▶ [Data under study]
□ □ □ □ □

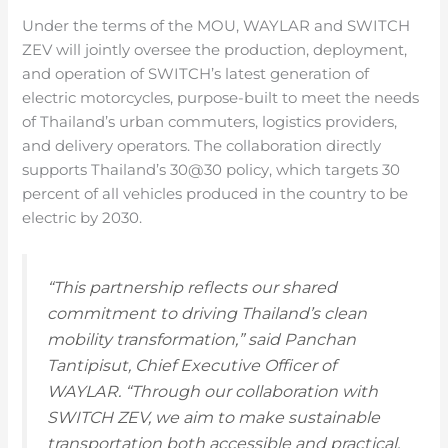
Under the terms of the MOU, WAYLAR and SWITCH
ZEV will jointly oversee the production, deployment,
and operation of SWITCH’s latest generation of
electric motorcycles, purpose-built to meet the needs
of Thailand’s urban commuters, logistics providers,
and delivery operators. The collaboration directly
supports Thailand’s 30@30 policy, which targets 30
percent of all vehicles produced in the country to be
electric by 2030.
“This partnership reflects our shared
commitment to driving Thailand’s clean
mobility transformation,” said Panchan
Tantipisut, Chief Executive Officer of
WAYLAR. “Through our collaboration with
SWITCH ZEV, we aim to make sustainable
transportation both accessible and practical,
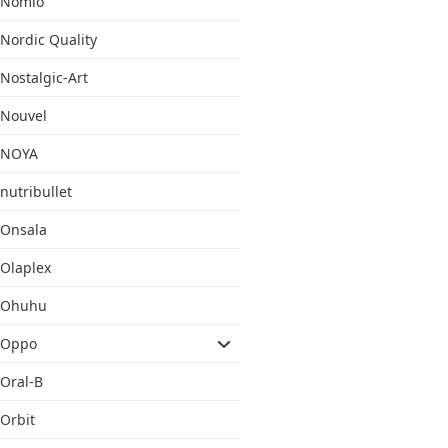
Nomio
Nordic Quality
Nostalgic-Art
Nouvel
NOYA
nutribullet
Onsala
Olaplex
Ohuhu
Oppo
Oral-B
Orbit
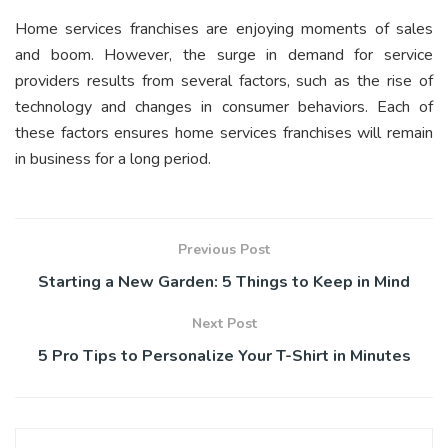
Home services franchises are enjoying moments of sales
and boom. However, the surge in demand for service
providers results from several factors, such as the rise of
technology and changes in consumer behaviors. Each of
these factors ensures home services franchises will remain
in business for a long period.
Previous Post
Starting a New Garden: 5 Things to Keep in Mind
Next Post
5 Pro Tips to Personalize Your T-Shirt in Minutes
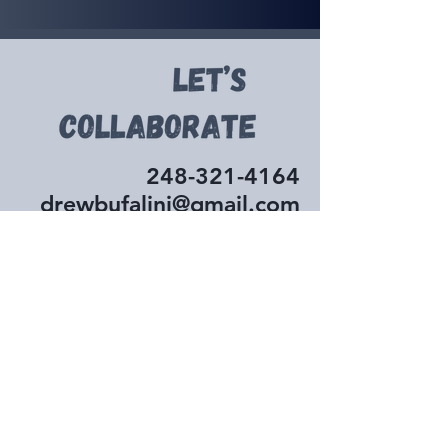
248-321-4164
drewbufalini@gmail.com
First Name
Last Name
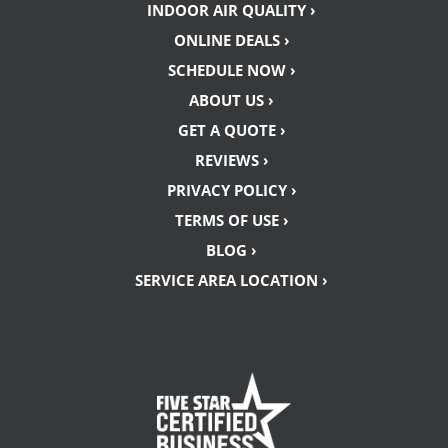
INDOOR AIR QUALITY ›
ONLINE DEALS ›
SCHEDULE NOW ›
ABOUT US ›
GET A QUOTE ›
REVIEWS ›
PRIVACY POLICY ›
TERMS OF USE ›
BLOG ›
SERVICE AREA LOCATION ›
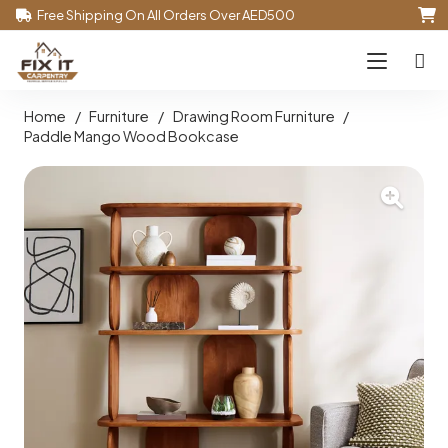
Free Shipping On All Orders Over AED500
Home
/
Furniture
/
Drawing Room Furniture
/
Paddle Mango Wood Bookcase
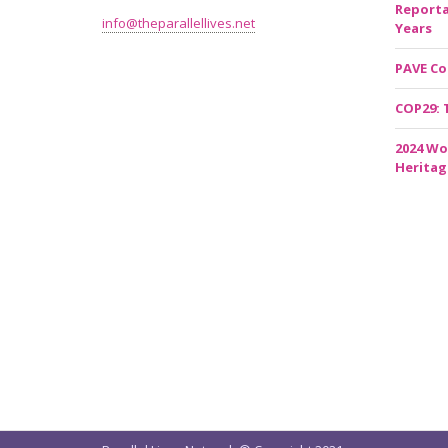
Reporta
info@theparallellives.net
Years
PAVE Co
COP29: 
2024 Wo
Heritag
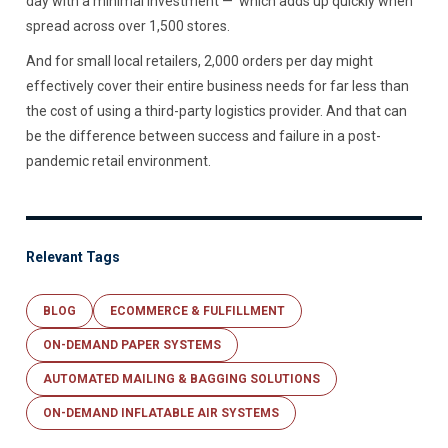
day with a minimal investment — which adds up quickly when
spread across over 1,500 stores.
And for small local retailers, 2,000 orders per day might
effectively cover their entire business needs for far less than
the cost of using a third-party logistics provider. And that can
be the difference between success and failure in a post-
pandemic retail environment.
Relevant Tags
BLOG
ECOMMERCE & FULFILLMENT
ON-DEMAND PAPER SYSTEMS
AUTOMATED MAILING & BAGGING SOLUTIONS
ON-DEMAND INFLATABLE AIR SYSTEMS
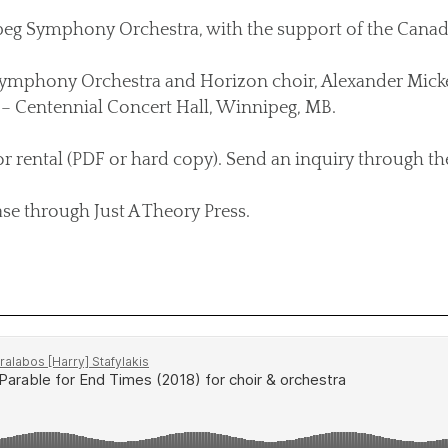
 Symphony Orchestra, with the support of the Canada 
ymphony Orchestra and Horizon choir, Alexander Micke
– Centennial Concert Hall, Winnipeg, MB.
or rental (PDF or hard copy). Send an inquiry through t
ase through Just A Theory Press.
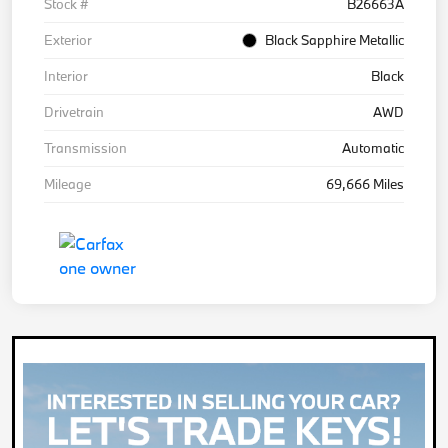
Stock #
B26663A
Exterior
Black Sapphire Metallic
Interior
Black
Drivetrain
AWD
Transmission
Automatic
Mileage
69,666 Miles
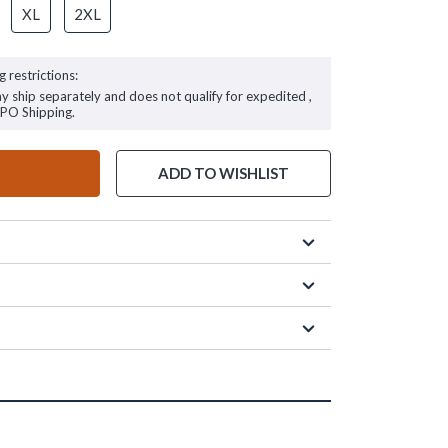
XL
2XL
g restrictions:
ay ship separately and does not qualify for expedited ,
FPO Shipping.
ADD TO WISHLIST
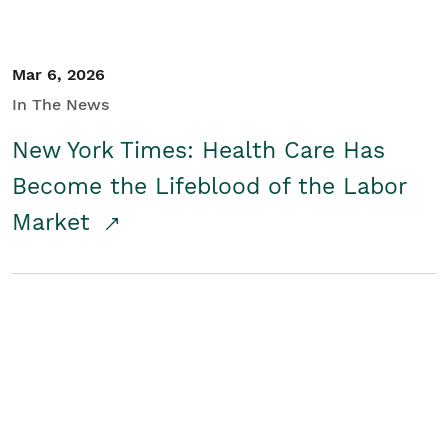
Mar 6, 2026
In The News
New York Times: Health Care Has
Become the Lifeblood of the Labor
Market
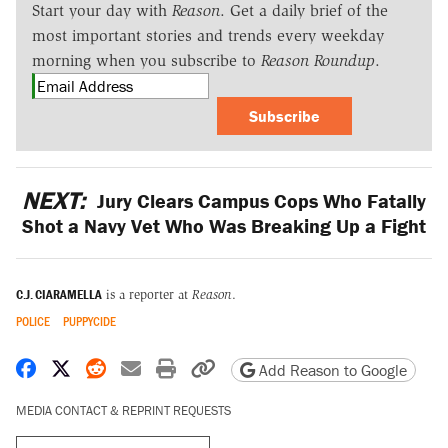
Start your day with
Reason
. Get a daily brief of the
most important stories and trends every weekday
morning when you subscribe to
Reason Roundup
.
Subscribe
NEXT:
Jury Clears Campus Cops Who Fatally
Shot a Navy Vet Who Was Breaking Up a Fight
C.J. CIARAMELLA
is a reporter at
Reason
.
POLICE
PUPPYCIDE
Share on Facebook
Share on X
Share on Reddit
Share by email
Print friendly version
Copy page URL
Add Reason to Google
MEDIA CONTACT & REPRINT REQUESTS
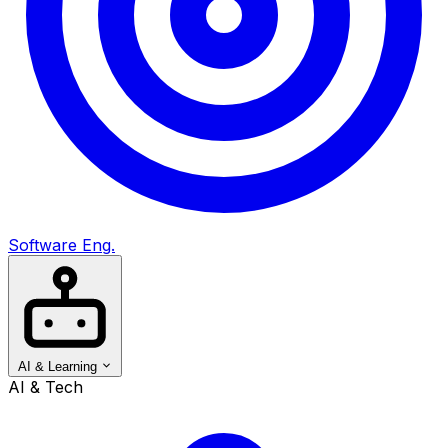
Software Eng.
AI & Learning
AI & Tech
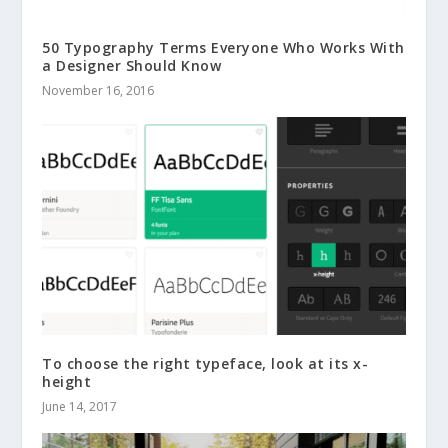
50 Typography Terms Everyone Who Works With
a Designer Should Know
November 16, 2016
To choose the right typeface, look at its x-
height
June 14, 2017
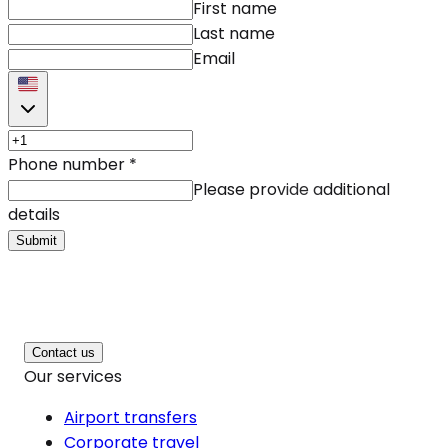
First name
Last name
Email
Phone number
*
Please provide additional
details
Submit
Contact us
Our services
Airport transfers
Corporate travel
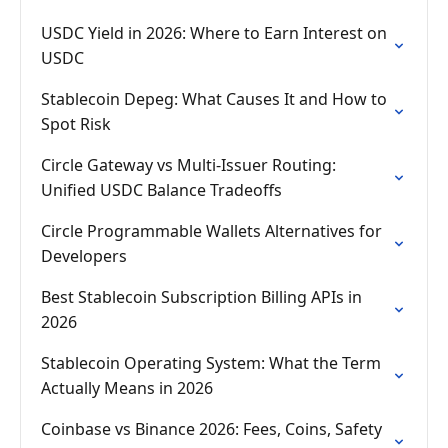
USDC Yield in 2026: Where to Earn Interest on
USDC
Stablecoin Depeg: What Causes It and How to
Spot Risk
Circle Gateway vs Multi-Issuer Routing:
Unified USDC Balance Tradeoffs
Circle Programmable Wallets Alternatives for
Developers
Best Stablecoin Subscription Billing APIs in
2026
Stablecoin Operating System: What the Term
Actually Means in 2026
Coinbase vs Binance 2026: Fees, Coins, Safety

□ □ □ □ □

▶ [Exercise description] Transcribe every line of text in the data above exactly as it appears, leaving out the pictures.

▶ [Result for this task]
Under the terms of the MOU, WAYLAR and SWITCH
ZEV will jointly oversee the production, deployment,
and operation of SWITCH’s latest generation of
electric motorcycles, purpose-built to meet the needs
of Thailand’s urban commuters, logistics providers,
and delivery operators. The collaboration directly
supports Thailand’s 30@30 policy, which targets 30
percent of all vehicles produced in the country to be
electric by 2030.
“This partnership reflects our shared
commitment to driving Thailand’s clean
mobility transformation,” said Panchan
Tantipisut, Chief Executive Officer of
WAYLAR. “Through our collaboration with
SWITCH ZEV, we aim to make sustainable
transportation both accessible and practical,
Nomio
Nordic Quality
Nostalgic-Art
Nouvel
NOYA
nutribullet
Onsala
Olaplex
Ohuhu
Oppo
Oral-B
Orbit
Home services franchises are enjoying moments of sales
and boom. However, the surge in demand for service
providers results from several factors, such as the rise of
technology and changes in consumer behaviors. Each of
these factors ensures home services franchises will remain
in business for a long period.
Previous Post
Starting a New Garden: 5 Things to Keep in Mind
Next Post
5 Pro Tips to Personalize Your T-Shirt in Minutes
248-321-4164
drewbufalini@gmail.com
First Name
Last Name
INDOOR AIR QUALITY ›
ONLINE DEALS ›
SCHEDULE NOW ›
ABOUT US ›
GET A QUOTE ›
REVIEWS ›
PRIVACY POLICY ›
TERMS OF USE ›
BLOG ›
SERVICE AREA LOCATION ›
Free Shipping On All Orders Over AED500
Home
/
Furniture
/
Drawing Room Furniture
/
Paddle Mango Wood Bookcase
Reporta
info@theparallellives.net
Years
PAVE Co
COP29: 
2024 Wo
Heritag
day with a minimal investment — which adds up quickly when
spread across over 1,500 stores.
And for small local retailers, 2,000 orders per day might
effectively cover their entire business needs for far less than
the cost of using a third-party logistics provider. And that can
be the difference between success and failure in a post-
pandemic retail environment.
Relevant Tags
BLOG
ECOMMERCE & FULFILLMENT
ON-DEMAND PAPER SYSTEMS
AUTOMATED MAILING & BAGGING SOLUTIONS
ON-DEMAND INFLATABLE AIR SYSTEMS
 Symphony Orchestra, with the support of the Canada 
ymphony Orchestra and Horizon choir, Alexander Micke
– Centennial Concert Hall, Winnipeg, MB.
or rental (PDF or hard copy). Send an inquiry through t
ase through Just A Theory Press.
Stock #
B26663A
Exterior
Black Sapphire Metallic
Interior
Black
Drivetrain
AWD
Transmission
Automatic
Mileage
69,666 Miles
XL
2XL
g restrictions:
ay ship separately and does not qualify for expedited ,
FPO Shipping.
ADD TO WISHLIST
Mar 6, 2026
In The News
New York Times: Health Care Has
Become the Lifeblood of the Labor
Market
Start your day with
Reason
. Get a daily brief of the
most important stories and trends every weekday
morning when you subscribe to
Reason Roundup
.
Subscribe
NEXT:
Jury Clears Campus Cops Who Fatally
Shot a Navy Vet Who Was Breaking Up a Fight
C.J. CIARAMELLA
is a reporter at
Reason
.
POLICE
PUPPYCIDE
Share on Facebook
Share on X
Share on Reddit
Share by email
Print friendly version
Copy page URL
Add Reason to Google
MEDIA CONTACT & REPRINT REQUESTS
Software Eng.
AI & Learning
AI & Tech
50 Typography Terms Everyone Who Works With
a Designer Should Know
November 16, 2016
To choose the right typeface, look at its x-
height
June 14, 2017
First name
Last name
Email
Phone number
*
Please provide additional
details
Submit
Contact us
Our services
Airport transfers
Corporate travel
USDC Yield in 2026: Where to Earn Interest on
USDC
Stablecoin Depeg: What Causes It and How to
Spot Risk
Circle Gateway vs Multi-Issuer Routing:
Unified USDC Balance Tradeoffs
Circle Programmable Wallets Alternatives for
Developers
Best Stablecoin Subscription Billing APIs in
2026
Stablecoin Operating System: What the Term
Actually Means in 2026
Coinbase vs Binance 2026: Fees, Coins, Safety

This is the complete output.